# Google将电脑控制功能直接集成到Gemini 3.5 Flash中

- 来源：The Decoder：AI News（RSS）
- 作者：Matthias Bastian
- 发布时间：2026-06-25 17:04
- AIHOT 分数：65
- AIHOT 链接：https://aihot.virxact.com/items/cmqta4hi401r8sl0e8arphq38
- 原文链接：https://the-decoder.com/google-bakes-computer-control-directly-into-gemini-3-5-flash-letting-the-model-see-and-operate-your-screen

## AI 摘要

Google将“Computer Use”功能直接集成到Gemini 3.5 Flash，模型可自主看、理解并操作电脑、浏览器和移动设备，此前该功能仅作为独立Gemini 2.5模型提供。结合函数调用、Search和Maps等工具，开发者可构建跨平台智能体，用于软件测试或办公自动化。在OSWorld基准测试中，Gemini 3.5 Flash得分78.4，高于Gemini 3 Flash(65.1)和GPT-5.4 mini(72.1)，略低于GPT-5.5(78.7)，Anthropic的Opus 4.8以83.4领先。安全方面采用对抗训练和两项可选企业防护：敏感操作需用户确认、自动阻止间接提示注入。该功能通过Gemini API和Gemini Enterprise Agent Platform提供，附带Browserbase演示和GitHub参考实现。

## 正文

Google bakes computer control directly into Gemini 3.5 Flash, letting the model see and operate your screen

Matthias Bastian View the LinkedIn Profile of Matthias Bastian

Jun 25, 2026

Google has integrated "Computer Use" directly into Gemini 3.5 Flash. The model can now see, understand, and interact with computers, browsers, and mobile devices on its own. Previously, this was only available as a separate Gemini 2.5 model. Combined with existing tools like function calls, Search, and Maps, developers can now build agents that work across browser, mobile, and desktop environments for tasks like software testing or office automation.

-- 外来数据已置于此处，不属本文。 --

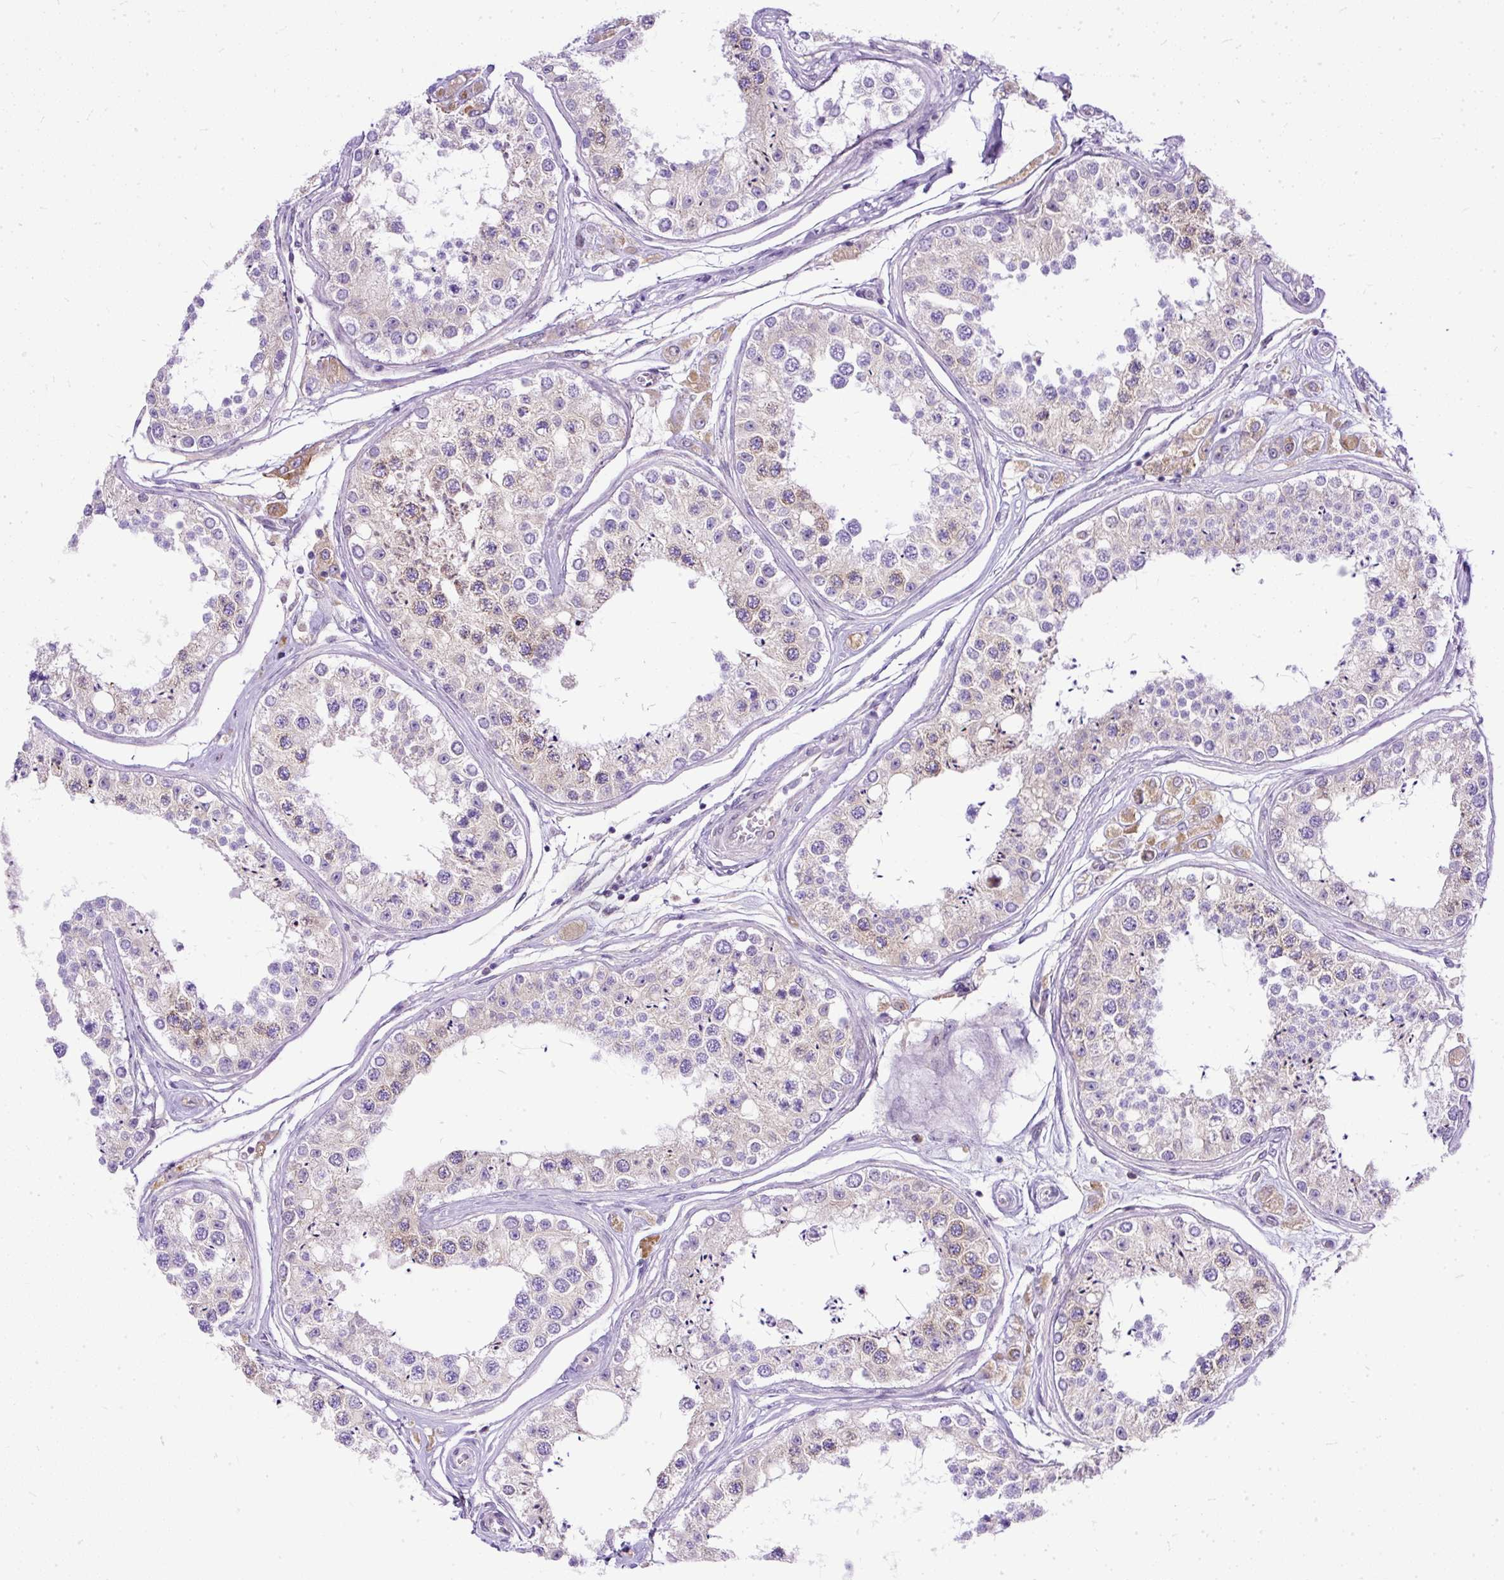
{"staining": {"intensity": "moderate", "quantity": "<25%", "location": "cytoplasmic/membranous"}, "tissue": "testis", "cell_type": "Cells in seminiferous ducts", "image_type": "normal", "snomed": [{"axis": "morphology", "description": "Normal tissue, NOS"}, {"axis": "topography", "description": "Testis"}], "caption": "Immunohistochemistry (IHC) histopathology image of unremarkable testis: human testis stained using immunohistochemistry exhibits low levels of moderate protein expression localized specifically in the cytoplasmic/membranous of cells in seminiferous ducts, appearing as a cytoplasmic/membranous brown color.", "gene": "AMFR", "patient": {"sex": "male", "age": 25}}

On the OSWorld benchmark, Gemini 3.5 Flash scores 78.4, beating Gemini 3 Flash (65.1) and GPT-5.4 mini (72.1). GPT-5.5 sits just ahead at 78.7, while Anthropic's Opus 4.8 leads at 83.4. Sonnet 4.6 also hits 78.4, and Gemini 3.1 Pro lands at 76.2.

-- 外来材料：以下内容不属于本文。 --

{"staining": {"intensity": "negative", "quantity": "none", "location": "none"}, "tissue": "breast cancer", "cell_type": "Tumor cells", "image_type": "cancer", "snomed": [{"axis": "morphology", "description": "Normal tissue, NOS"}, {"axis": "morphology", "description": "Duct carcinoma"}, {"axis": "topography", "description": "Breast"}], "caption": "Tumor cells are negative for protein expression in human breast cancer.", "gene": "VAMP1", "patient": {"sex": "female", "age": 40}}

To guard against prompt injection attacks, Google uses adversarial training and two optional enterprise safeguards. One requires user confirmation for sensitive or irreversible actions, while the other automatically stops tasks when it detects indirect prompt injections. Google also recommends sandboxing, human oversight, and strict access controls, with more details in its best practices documentation. The feature is available through the Gemini API and the Gemini Enterprise Agent Platform. A Browserbase demo and a GitHub reference implementation are also available.